If you are reading this, you are likely sitting in front of a computer tower with the side panel off, scratching your head. You’ve just spotted a motherboard with the silkscreen label "ML194V-0", and you need to know what on earth it is.
Maybe you’re trying to identify the front panel connectors, looking for the maximum RAM capacity, or just trying to figure out what CPU fits in the socket. The problem? A Google search for "Foxconn ML194V-0 motherboard manual" often leads you down a rabbit hole of dead links, driver update scams, or confusing OEM part numbers.

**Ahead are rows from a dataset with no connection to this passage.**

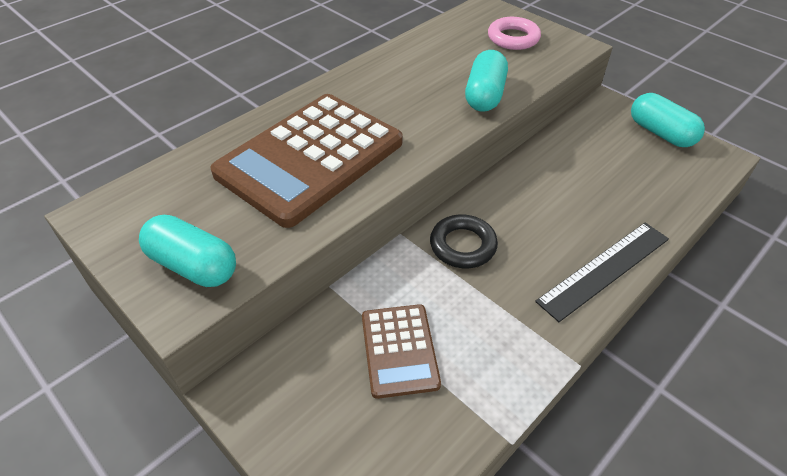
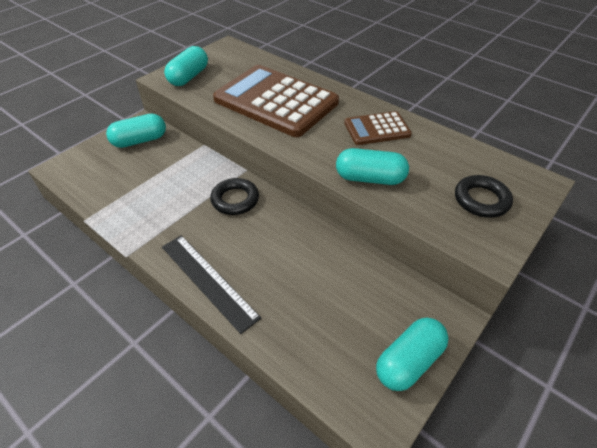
camera: 85 degrees right, 0 degrees up
(298, 385) = (140, 141): none -> turquoise capsule
(399, 350) = (154, 174): brown calculator -> brown calculator (377, 129)
(513, 38) = (481, 200): pink ring -> black ring

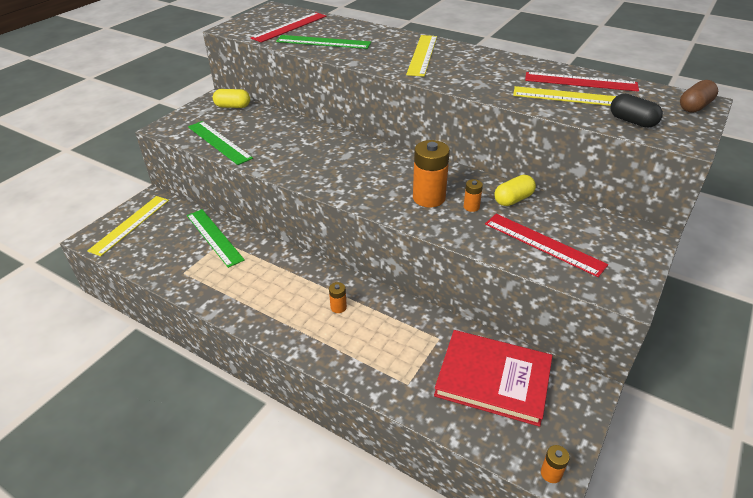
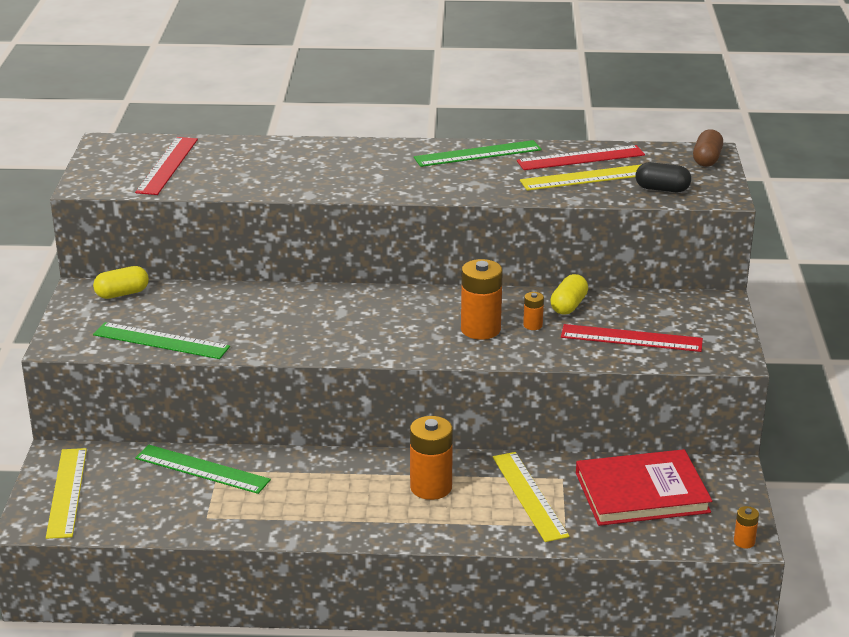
camera: 30 degrees left, 10 degrees down
(323, 42) = (239, 176): green ruler -> green ruler (477, 154)
(338, 307) = (431, 487): orange battery -> orange battery, size x2.07
(422, 55) = (380, 165): yellow ruler -> yellow ruler (529, 496)

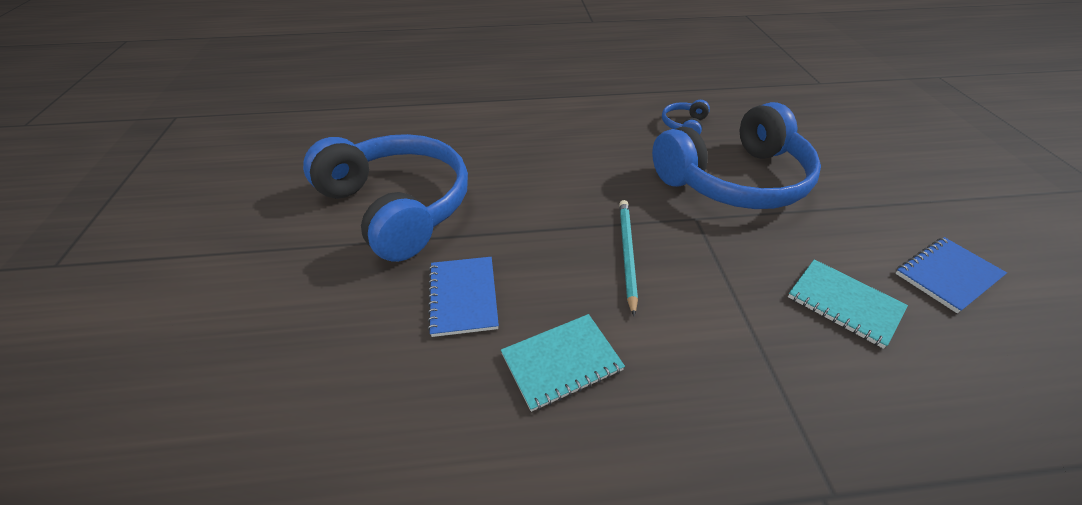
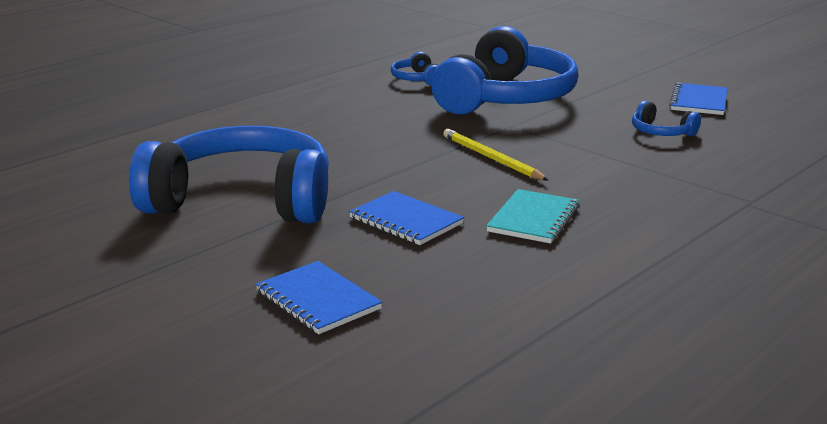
camera: 40 degrees left, 20 degrees down
(287, 356) = (318, 300): none -> blue notebook
(627, 254) = (491, 158): turquoise pencil -> yellow pencil
(844, 303) = (661, 132): turquoise notebook -> blue headphones

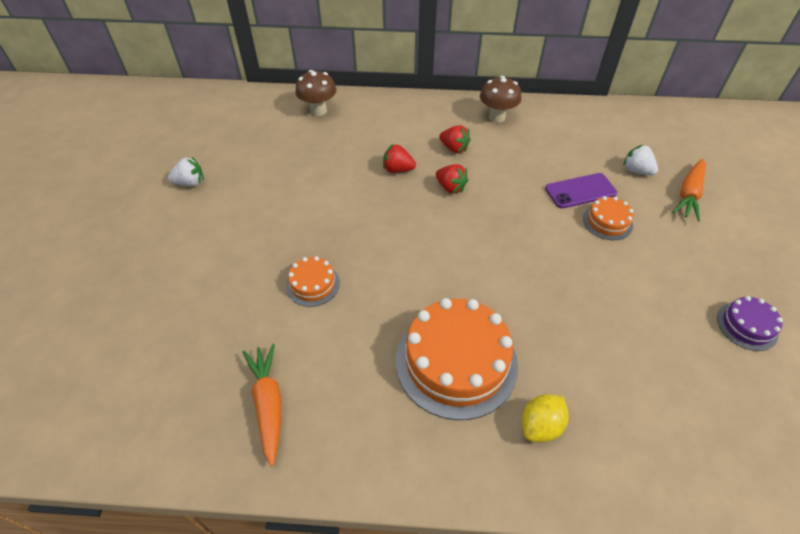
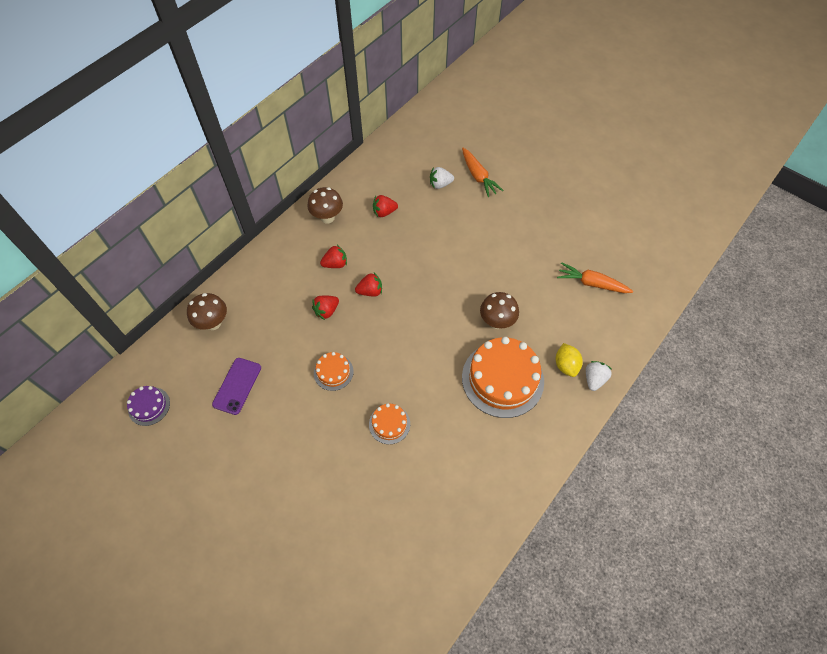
camera: 55 degrees left, 10 degrees up
(190, 183) = (219, 458): white strawberry -> white strawberry (594, 379)
(268, 403) = (461, 497): orange carrot -> orange carrot (591, 283)
(525, 313) = (496, 322): none -> brown mushroom
(550, 149) = (384, 212): none -> red strawberry
(580, 191) = (432, 225): purple phone -> purple phone (237, 386)
(607, 222) = (466, 231): orange cake -> orange cake (333, 372)
(747, 326) = (575, 229): purple cake -> purple cake (149, 406)

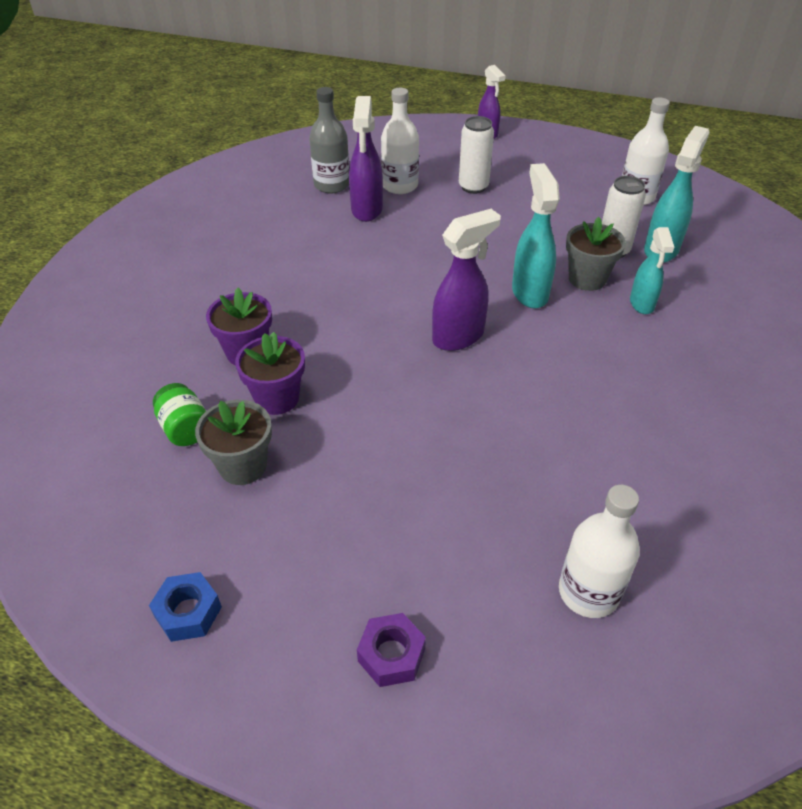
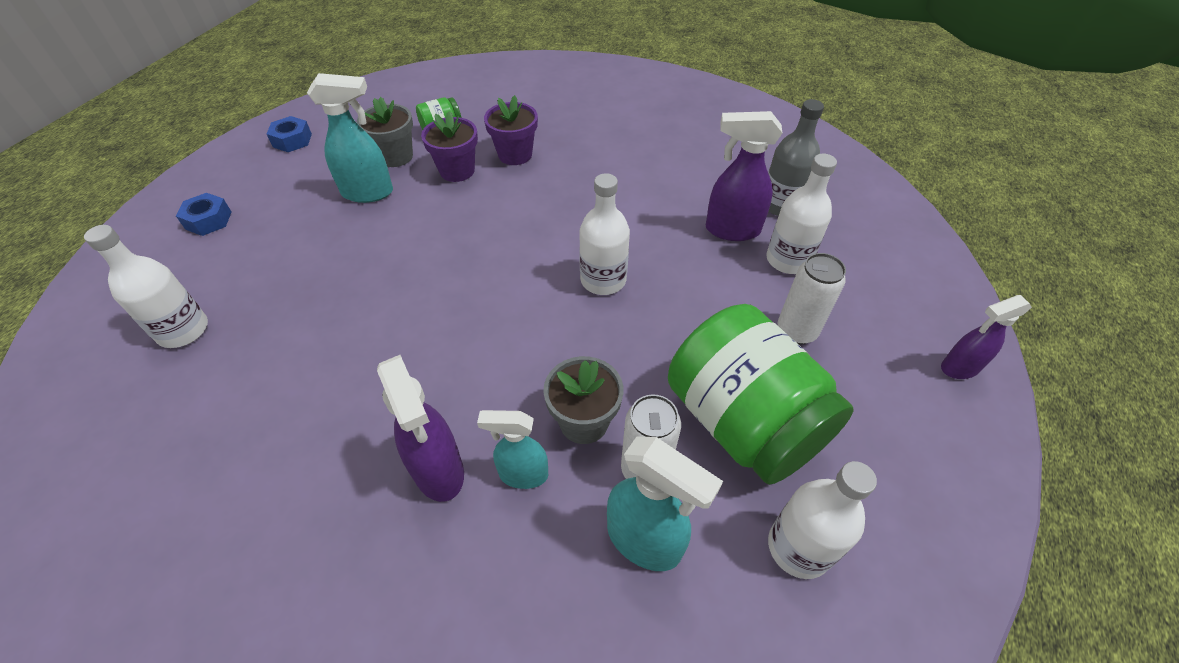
camera: 95 degrees right, 5 degrees up
(391, 655) = (208, 220): purple nut -> blue nut
(440, 276) = (603, 280): none -> white bottle
(459, 337) = (503, 285): purple spray bottle -> purple spray bottle (438, 471)
(529, 292) = (565, 355): turquoise spray bottle -> turquoise spray bottle (368, 193)
(559, 211) = (743, 422): none -> green jar

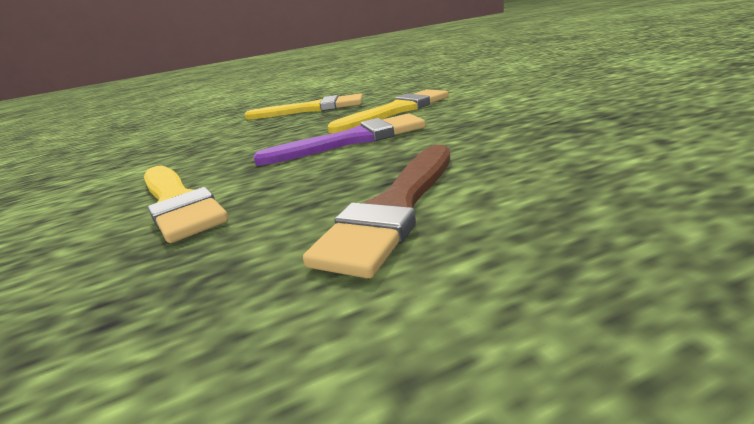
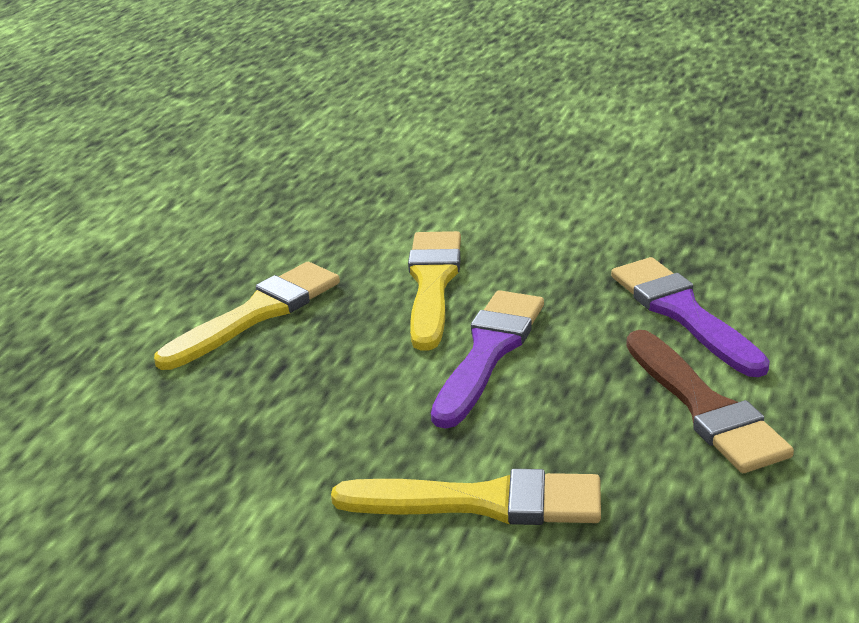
camera: 50 degrees left, 5 degrees up
(509, 150) = (683, 313): none -> purple brush

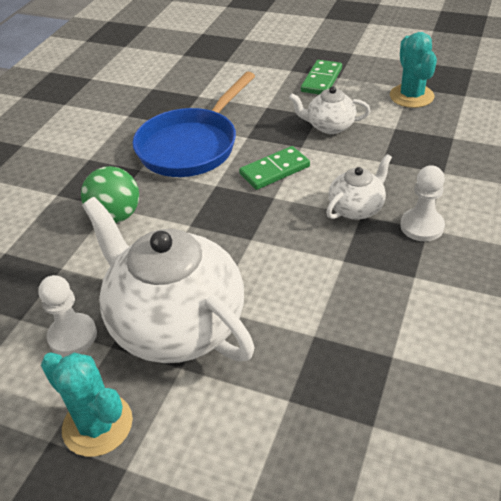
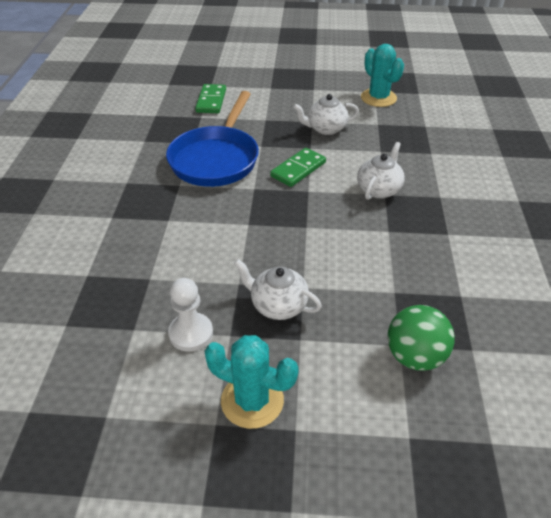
camera: 20 degrees left, 0 degrees up
(116, 216) = (178, 227): green ball -> green ball (415, 356)
(176, 324) = (278, 305): white teapot -> white teapot, size x0.48
(321, 80) = (300, 93): green domino -> green domino (211, 101)
(421, 226) = (435, 195): white pawn -> none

As someone who spends way too much time salvaging old tech, I’ve been in your shoes. Let’s break down what this board actually is, where to find the documentation, and how to get it running. FOXCONN ML194V-0 MOTHERBOARD MANUAL
The ML194V-0 typically has two 9-pin USB 2.0 headers.
The BIOS is HP-branded and locked to only accept microcode-verified CPUs. Installing a non-HP-sourced or unsupported LGA1155 CPU may result in a POST failure.
If the specs above aren't enough and you need the official schematic, you have to search smarter, not harder. Since you are reading the manual, you likely want to upgrade
Unlike retail boards, the ML194V-0 documentation lacks:
If you can't find the PDF, you need the specs right now. Based on the architecture of the ML194V series, here is the likely hardware configuration you are dealing with:
Pro Tip: The model number printed on the board (like ML194V-0) often corresponds to a "barebones" chassis. Search for the manual of the Foxconn R20-D2 or R30-D2 chassis; the internal diagrams for those cases usually match the ML194V board layout perfectly. The BIOS is HP-branded and locked to only
You might ask: "Why spend time on a 15-year-old motherboard?"
These Foxconn boards are actually fantastic for building Retro Gaming Rigs. They support Windows XP and Windows 7 natively, have drivers that are stable, and the LGA 775 socket can handle some beefy quad-core CPUs (like the Q9550) that are still surprisingly capable for vintage gaming.